Everything in this post comes from research someone else published this year, and we link to all of it. BrightLocal surveyed 1,002 US adults for the 2026 edition of their Local Consumer Review Survey. The AI visibility numbers come from SOCi's Local Visibility Index. We didn't run these studies. We just think every practice owner should see what's in them.
6% to 45%, in one year
BrightLocal asked consumers whether they use ChatGPT or similar tools to get local business recommendations. In 2025, 6% said yes. This year it's 45%. Nothing in local search has ever grown that fast. Not social, not even Google in its early years. The patient who used to type "dentist near me" and squint at a results page is now asking a chatbot a full question and getting back two or three names, with reasons attached.
If you've been treating this as a novelty, you have maybe a year of that luxury left. The good news is that most of your competitors are still asleep on it.

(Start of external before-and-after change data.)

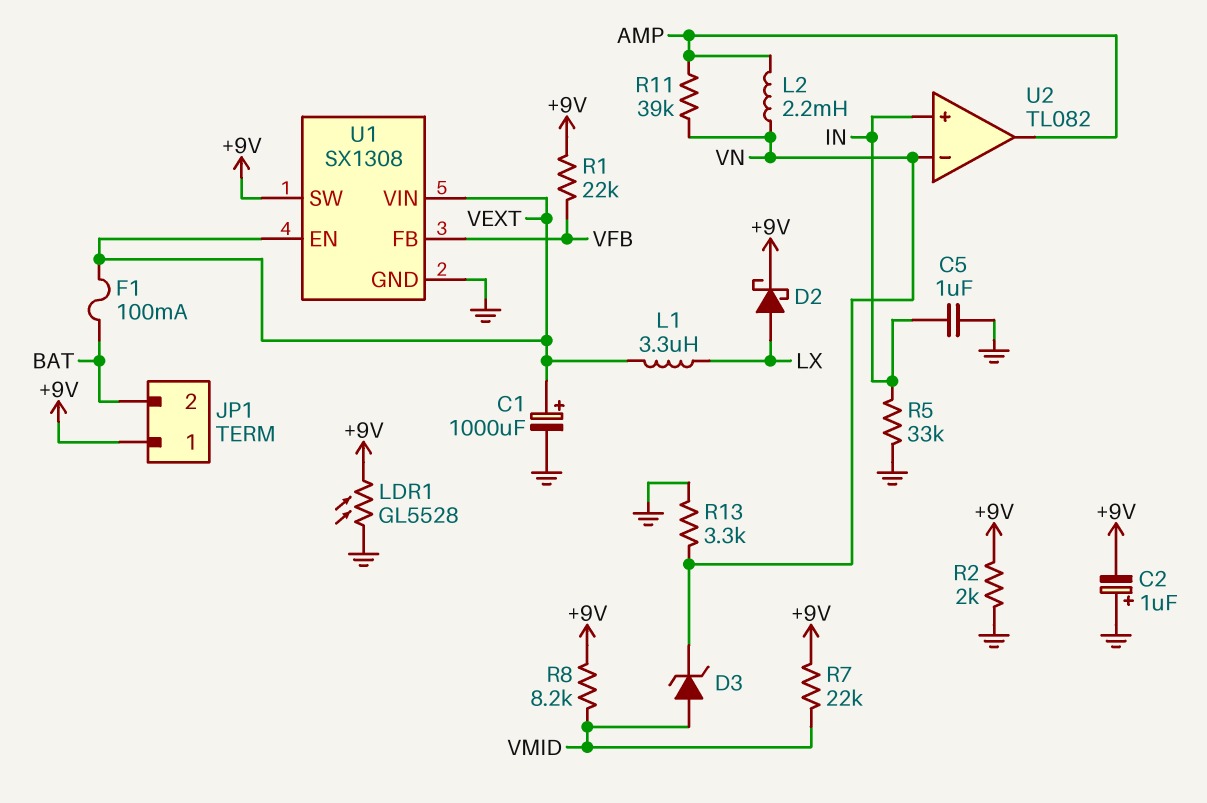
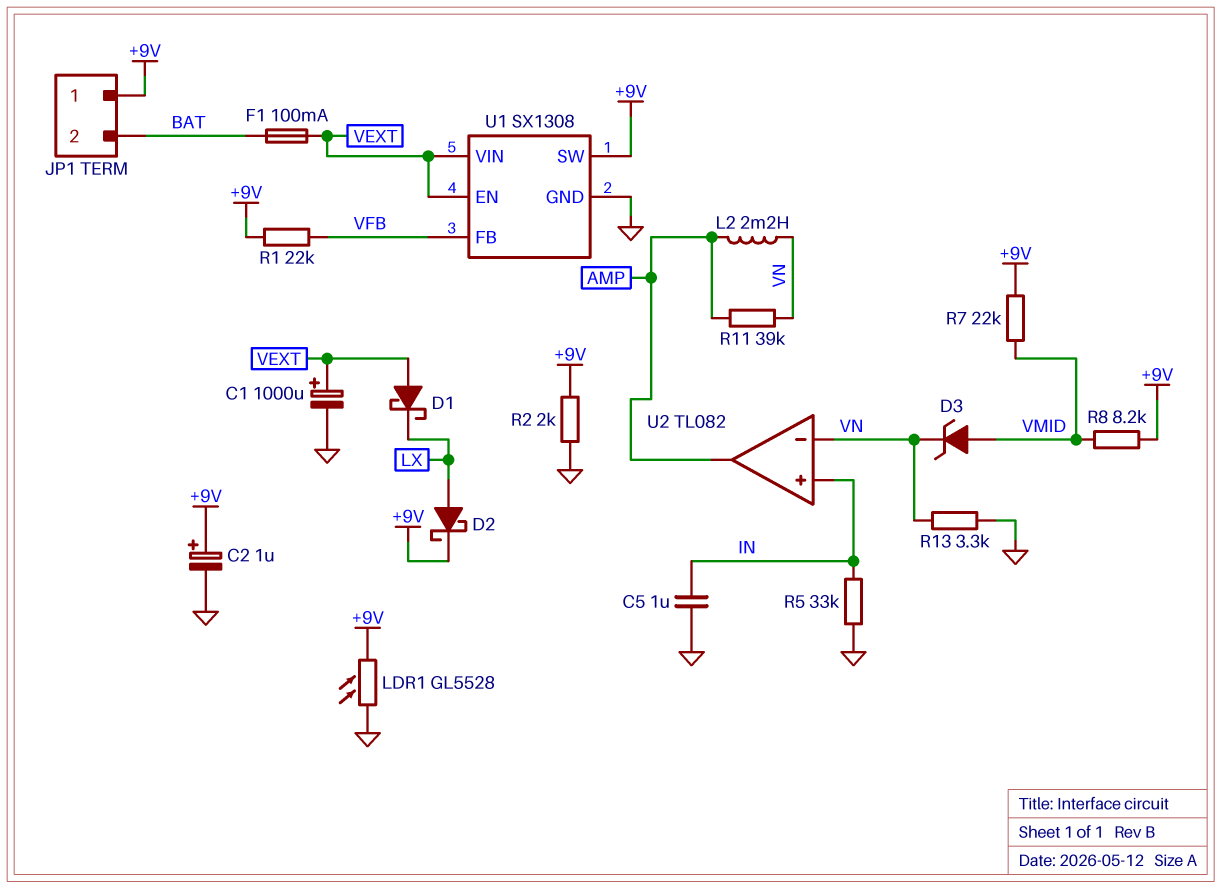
C2: 1uF (plus GND, minus +9V) -> 1uF (plus +9V, minus GND)
D1: none -> schottky (A VEXT, K LX)
L1: 3.3uH (LX, VEXT) -> none

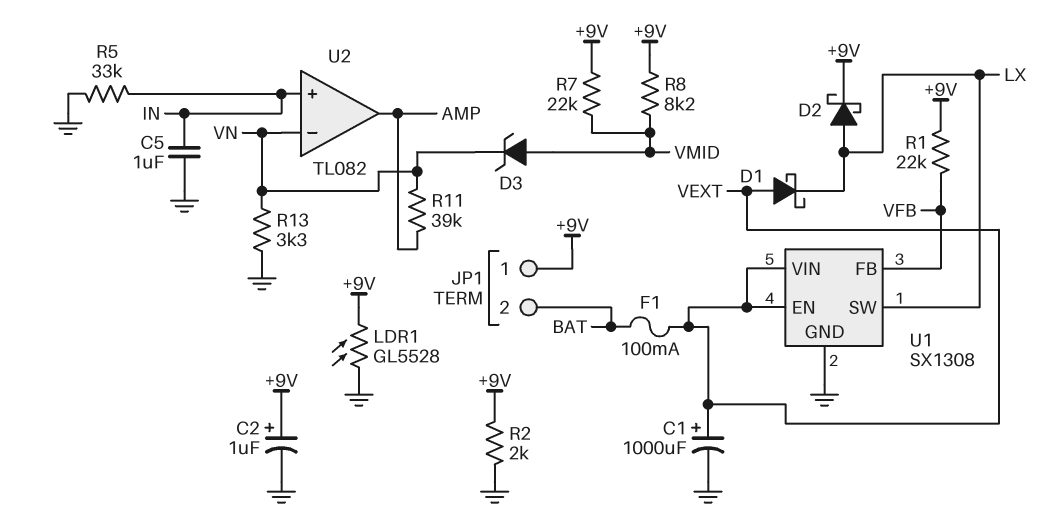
L2: 2.2mH (AMP, VN) -> none
U1 pin SW: +9V -> LX

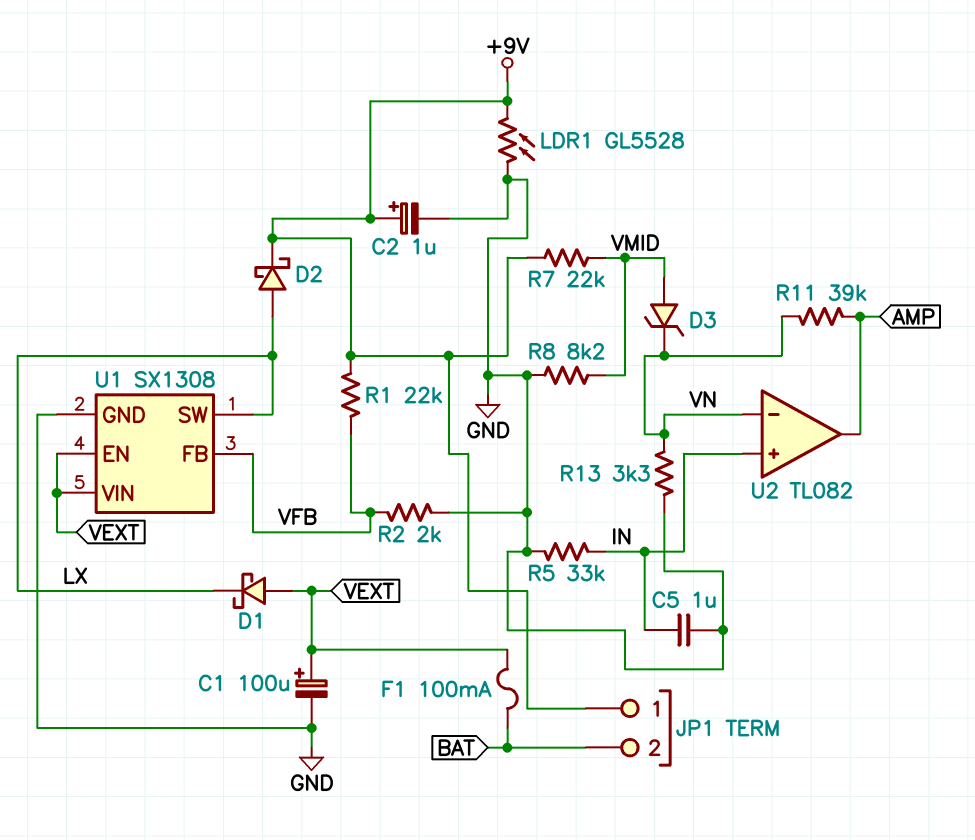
C1: 1000uF (plus VEXT, minus GND) -> 100uF (plus VEXT, minus GND)
R2: 2k (+9V, GND) -> 2k (GND, VFB)
R8: 8.2k (+9V, VMID) -> 8.2k (GND, VMID)

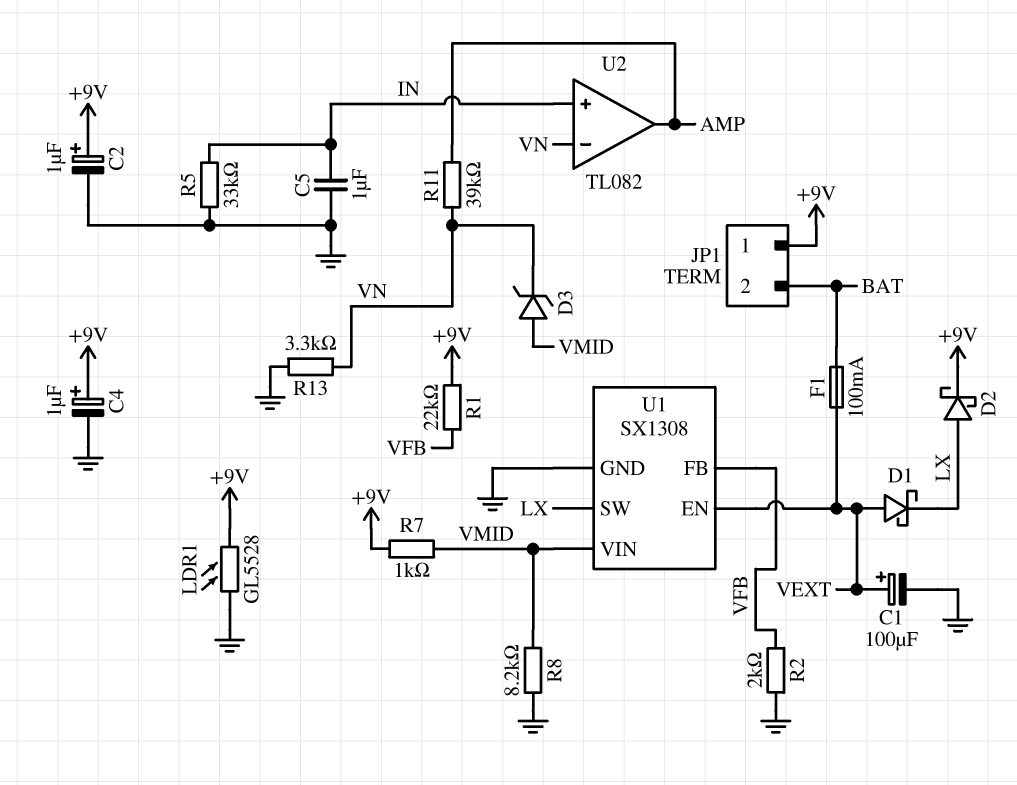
C4: none -> 1uF (plus +9V, minus GND)
R7: 22k (+9V, VMID) -> 1k (+9V, VMID)
U1 pin VIN: VEXT -> VMID

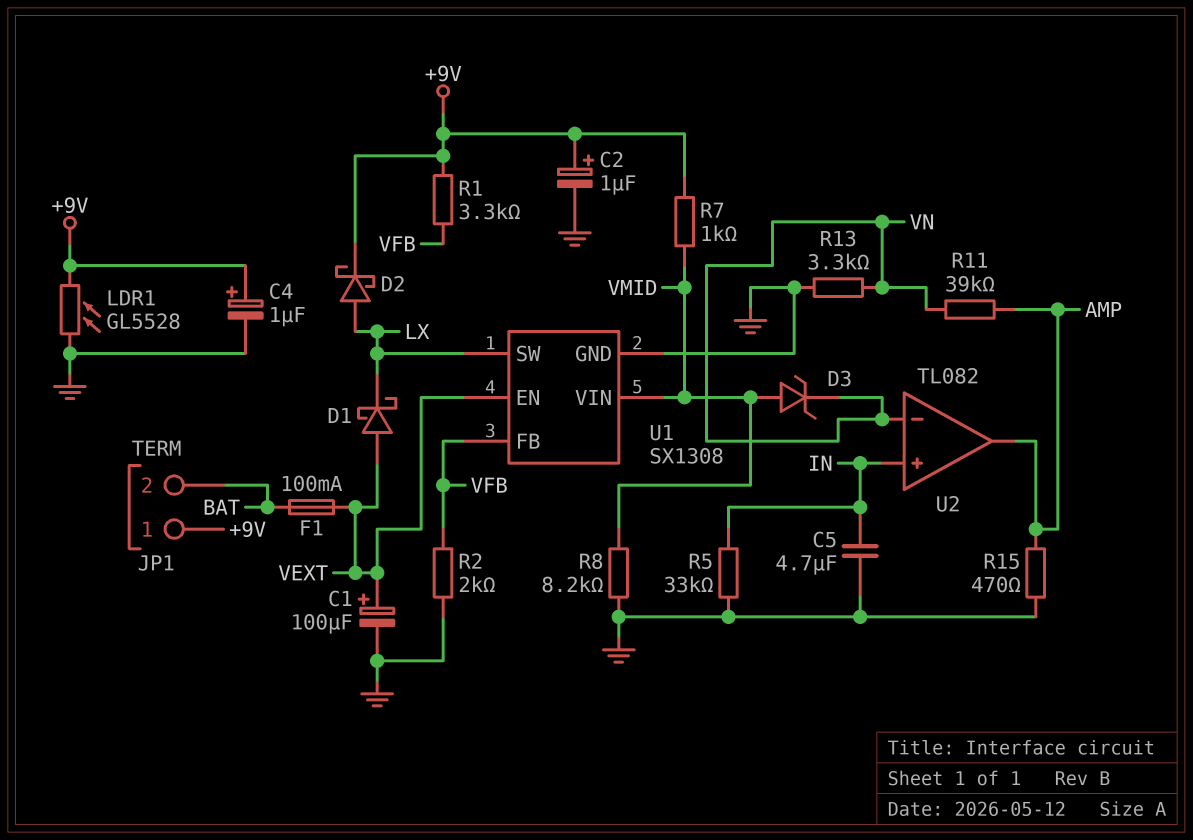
C5: 1uF (GND, IN) -> 4.7uF (GND, IN)
R1: 22k (+9V, VFB) -> 3.3k (+9V, VFB)
R15: none -> 470 (AMP, GND)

Winning Google no longer means the AI names you
You'd assume whoever ranks first on Google gets named by the AI too. Apparently not. SOCi found that fewer than half of the businesses leading Google's local results show up in AI recommendations at all, and they put AI visibility at roughly 30 times harder to earn than a spot in the local pack. The models pull from everywhere at once. Your Business Profile, your reviews, the directories you forgot existed, your website. They recommend whoever they can describe without guessing.
Which means an old address in some directory you haven't touched since 2019 is now arguing with your Google profile, in front of a machine that notices everything.
The bar has a number on it
SOCi also looked at the ratings of the businesses these tools actually recommend. The averages came out to 4.3 stars on ChatGPT, 4.1 on Perplexity, and 3.9 on Gemini. Treat those as cutoffs rather than trivia. A practice sitting at 3.8 isn't slightly behind one at 4.4. On some platforms it might as well not exist.
And averages move slowly. If you're under the line, the time to start collecting reviews was last year. The second best time is this week.
Reviews got more important, not less
The same survey found that 97% of people read reviews before choosing a local business, and 41% now say they always do, up from 29% a year ago. Google slipped from 83% to 71% as the go-to review platform, and the average person checks six different platforms before deciding. Somewhere along the way, reviews stopped being a Google project. They're what the models read when they decide how to describe you.
The AI doesn't browse. It reads everything you've let go stale, all at once.
What we'd do this week
Ask two of the assistants about your practice by name and write down everything they get wrong. Each mistake traces back to a source you can fix. Check your rating against that 4.1 line on the platforms that matter to you. Then pick the three directories you haven't logged into since you opened and make them agree with your Google profile. None of it is glamorous work. All of it is measurable, which is how we like our marketing.